Assigned task:
Reproduce the entries below exactly, but leave the pictures out.

** Given records follows **

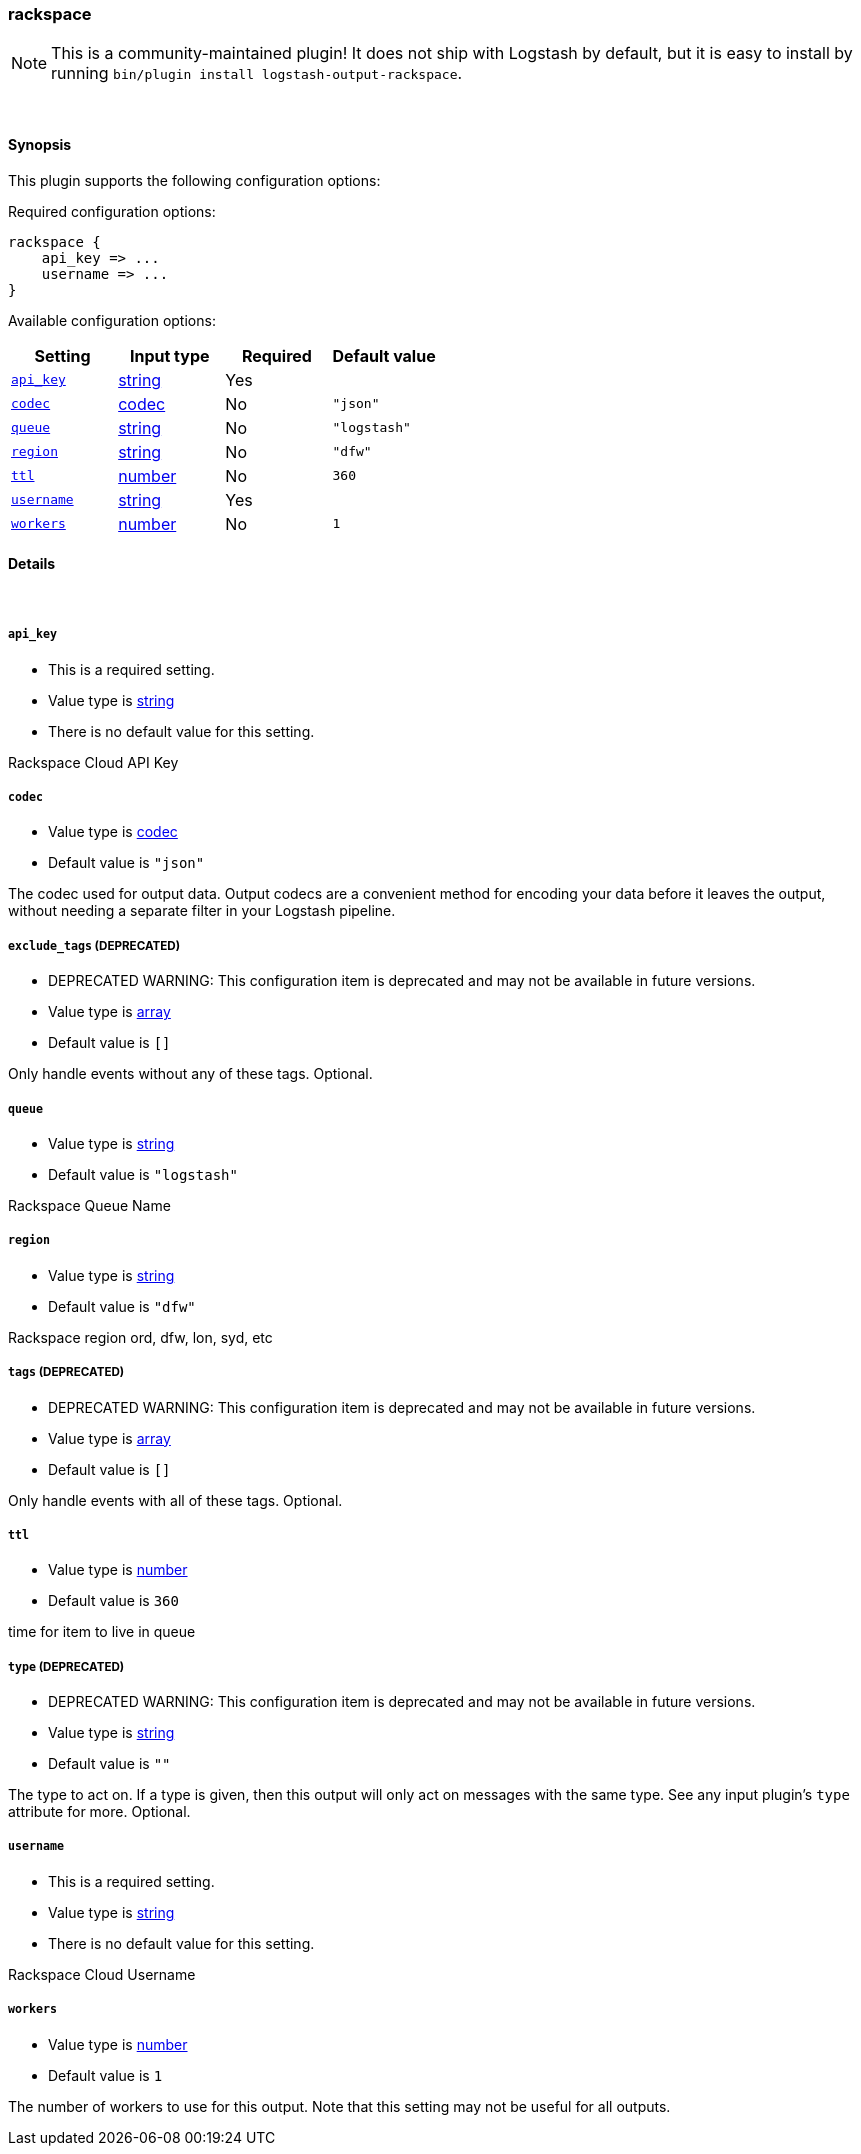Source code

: [[plugins-outputs-rackspace]]
=== rackspace


NOTE: This is a community-maintained plugin! It does not ship with Logstash by default, but it is easy to install by running `bin/plugin install logstash-output-rackspace`.




&nbsp;

==== Synopsis

This plugin supports the following configuration options:


Required configuration options:

[source,json]
--------------------------
rackspace {
    api_key => ...
    username => ...
}
--------------------------



Available configuration options:

[cols="<,<,<,<m",options="header",]
|=======================================================================
|Setting |Input type|Required|Default value
| <<plugins-outputs-rackspace-api_key>> |<<string,string>>|Yes|
| <<plugins-outputs-rackspace-codec>> |<<codec,codec>>|No|`"json"`
| <<plugins-outputs-rackspace-queue>> |<<string,string>>|No|`"logstash"`
| <<plugins-outputs-rackspace-region>> |<<string,string>>|No|`"dfw"`
| <<plugins-outputs-rackspace-ttl>> |<<number,number>>|No|`360`
| <<plugins-outputs-rackspace-username>> |<<string,string>>|Yes|
| <<plugins-outputs-rackspace-workers>> |<<number,number>>|No|`1`
|=======================================================================



==== Details

&nbsp;

[[plugins-outputs-rackspace-api_key]]
===== `api_key` 

  * This is a required setting.
  * Value type is <<string,string>>
  * There is no default value for this setting.

Rackspace Cloud API Key

[[plugins-outputs-rackspace-codec]]
===== `codec` 

  * Value type is <<codec,codec>>
  * Default value is `"json"`

The codec used for output data. Output codecs are a convenient method for encoding your data before it leaves the output, without needing a separate filter in your Logstash pipeline.

[[plugins-outputs-rackspace-exclude_tags]]
===== `exclude_tags`  (DEPRECATED)

  * DEPRECATED WARNING: This configuration item is deprecated and may not be available in future versions.
  * Value type is <<array,array>>
  * Default value is `[]`

Only handle events without any of these tags.
Optional.

[[plugins-outputs-rackspace-queue]]
===== `queue` 

  * Value type is <<string,string>>
  * Default value is `"logstash"`

Rackspace Queue Name

[[plugins-outputs-rackspace-region]]
===== `region` 

  * Value type is <<string,string>>
  * Default value is `"dfw"`

Rackspace region
ord, dfw, lon, syd, etc

[[plugins-outputs-rackspace-tags]]
===== `tags`  (DEPRECATED)

  * DEPRECATED WARNING: This configuration item is deprecated and may not be available in future versions.
  * Value type is <<array,array>>
  * Default value is `[]`

Only handle events with all of these tags.
Optional.

[[plugins-outputs-rackspace-ttl]]
===== `ttl` 

  * Value type is <<number,number>>
  * Default value is `360`

time for item to live in queue

[[plugins-outputs-rackspace-type]]
===== `type`  (DEPRECATED)

  * DEPRECATED WARNING: This configuration item is deprecated and may not be available in future versions.
  * Value type is <<string,string>>
  * Default value is `""`

The type to act on. If a type is given, then this output will only
act on messages with the same type. See any input plugin's `type`
attribute for more.
Optional.

[[plugins-outputs-rackspace-username]]
===== `username` 

  * This is a required setting.
  * Value type is <<string,string>>
  * There is no default value for this setting.

Rackspace Cloud Username

[[plugins-outputs-rackspace-workers]]
===== `workers` 

  * Value type is <<number,number>>
  * Default value is `1`

The number of workers to use for this output.
Note that this setting may not be useful for all outputs.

** End of Given records **

Solution for this problem:
Source code

: [[plugins-outputs-rackspace]]
=== rackspace


NOTE: This is a community-maintained plugin! It does not ship with Logstash by default, but it is easy to install by running `bin/plugin install logstash-output-rackspace`.




&nbsp;

==== Synopsis

This plugin supports the following configuration options:


Required configuration options:

[source,json]
--------------------------
rackspace {
    api_key => ...
    username => ...
}
--------------------------



Available configuration options:

[cols="<,<,<,<m",options="header",]
|=======================================================================
|Setting |Input type|Required|Default value
| <<plugins-outputs-rackspace-api_key>> |<<string,string>>|Yes|
| <<plugins-outputs-rackspace-codec>> |<<codec,codec>>|No|`"json"`
| <<plugins-outputs-rackspace-queue>> |<<string,string>>|No|`"logstash"`
| <<plugins-outputs-rackspace-region>> |<<string,string>>|No|`"dfw"`
| <<plugins-outputs-rackspace-ttl>> |<<number,number>>|No|`360`
| <<plugins-outputs-rackspace-username>> |<<string,string>>|Yes|
| <<plugins-outputs-rackspace-workers>> |<<number,number>>|No|`1`
|=======================================================================



==== Details

&nbsp;

[[plugins-outputs-rackspace-api_key]]
===== `api_key` 

  * This is a required setting.
  * Value type is <<string,string>>
  * There is no default value for this setting.

Rackspace Cloud API Key

[[plugins-outputs-rackspace-codec]]
===== `codec` 

  * Value type is <<codec,codec>>
  * Default value is `"json"`

The codec used for output data. Output codecs are a convenient method for encoding your data before it leaves the output, without needing a separate filter in your Logstash pipeline.

[[plugins-outputs-rackspace-exclude_tags]]
===== `exclude_tags`  (DEPRECATED)

  * DEPRECATED WARNING: This configuration item is deprecated and may not be available in future versions.
  * Value type is <<array,array>>
  * Default value is `[]`

Only handle events without any of these tags.
Optional.

[[plugins-outputs-rackspace-queue]]
===== `queue` 

  * Value type is <<string,string>>
  * Default value is `"logstash"`

Rackspace Queue Name

[[plugins-outputs-rackspace-region]]
===== `region` 

  * Value type is <<string,string>>
  * Default value is `"dfw"`

Rackspace region
ord, dfw, lon, syd, etc

[[plugins-outputs-rackspace-tags]]
===== `tags`  (DEPRECATED)

  * DEPRECATED WARNING: This configuration item is deprecated and may not be available in future versions.
  * Value type is <<array,array>>
  * Default value is `[]`

Only handle events with all of these tags.
Optional.

[[plugins-outputs-rackspace-ttl]]
===== `ttl` 

  * Value type is <<number,number>>
  * Default value is `360`

time for item to live in queue

[[plugins-outputs-rackspace-type]]
===== `type`  (DEPRECATED)

  * DEPRECATED WARNING: This configuration item is deprecated and may not be available in future versions.
  * Value type is <<string,string>>
  * Default value is `""`

The type to act on. If a type is given, then this output will only
act on messages with the same type. See any input plugin's `type`
attribute for more.
Optional.

[[plugins-outputs-rackspace-username]]
===== `username` 

  * This is a required setting.
  * Value type is <<string,string>>
  * There is no default value for this setting.

Rackspace Cloud Username

[[plugins-outputs-rackspace-workers]]
===== `workers` 

  * Value type is <<number,number>>
  * Default value is `1`

The number of workers to use for this output.
Note that this setting may not be useful for all outputs.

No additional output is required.